No sé para qué sirve la poesía. Es más, sospecho que es perfectamente inútil. Pero para mí es imprescindible. Y me alegra comprobar que para Xavier Rodríguez Ruera también lo es. Aunque en su poema “Art poétique” la reduzca, finalmente, después de pasar de ser un “acta notarial” y un “acto de conciencia”, a acabar siendo un simple trámite burocrático nada heroico sino todo lo contrario (“un triste, inesperado, levantamiento de cadáver”), sus propios poemas desmienten estos versos aparentemente pesimistas. De una manera ligera, sin ningún exceso, sin ofender ni al olfato más fino, como el mejor y más suave de los perfumes, todo este libro se ve atravesado por un verdadero amor a la poesía. Y digo “amor” con plena intencionalidad. Porque a la poesía se la ama o se la odia, o las dos cosas a un tiempo, pero no te deja indiferente, o no debería dejarte indiferente.
El amor a la poesía se puede manifestar de muchas maneras. Pero lo mejor es cuando se grita bien bajito. Sin pretensiones. Sin querer imponer nuestra voz por encima de los millones de voces del mundo. Este es el caso de Xavier Rodríguez Ruera. Me fijo en la firmeza de los cimientos, que contrastan con la sutileza de la cubierta, y pienso: “Sí, este poema está muy bien construido”. Con mucho mimo, con mucho cuidado, como se construyen las cosas que uno cree importantes, las cosas destinadas a perdurar todo lo posible (y si pudiera ser, si pudiera ser… para siempre).
Hay poetas descuidados (buenos poetas, quiero decir).
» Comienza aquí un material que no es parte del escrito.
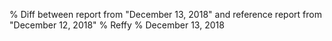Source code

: % Diff between report from "December 13, 2018" and reference report from "December 12, 2018"
% Reffy
% December 13, 2018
Y a veces hay grandes poemas hechos con premura, con desinterés, incluso, de una manera inesperada y casi involuntaria. Y hay poemas heridos desde el principio por propia indiferencia de su autor. Pero eso no deja de ser, pese a todo, una muestra de amor por la poesía. De amor desesperado, de amor en crisis, de amor en el abismo de una ruptura imposible con la poesía. Y luego hay poetas tranquilos, cautos, meticulosos. Poetas muy pacientes y responsables que antes de poner un sustantivo calculan muy bien el peso que van a tener que cargar sus estrofas. Y se lo piensan mucho, muchísimo, antes de ceder a la tentación de poner un adjetivo, porque todo lo que es superfluo es pesado, y hay remates ornamentales que pueden hundir la bóveda de un poema que parecía bien sólido.
El resultado de un buen trabajo es, si hay talento y suerte, un buen poema. Y el buen poeta es ingeniero y arquitecto, y sabe cuándo ser una cosa, y cuándo ser la otra. Por eso me gustan especialmente los poemas cortos de Xavier Rodríguez Ruera. Porque no se puede decir más con menos. Porque no se puede llegar más alto con un muro tan fino. Y estos poemas, además de bien construidos, son muy hermosos. Y ahí se ve el amor a la poesía. El amor a la poesía que como una brisa muy suave se levanta en la primera hoja y ya no desaparece hasta la última.
Da gusto leer libros así. Parece fácil, se lee fácil, pero de fácil no tiene nada. Hay que tener muchos intentos detrás, muchos castillos y palacios que se quedaron en simples montones de piedras, para poder hacer un libro tan aparentemente modesto y tan inmenso.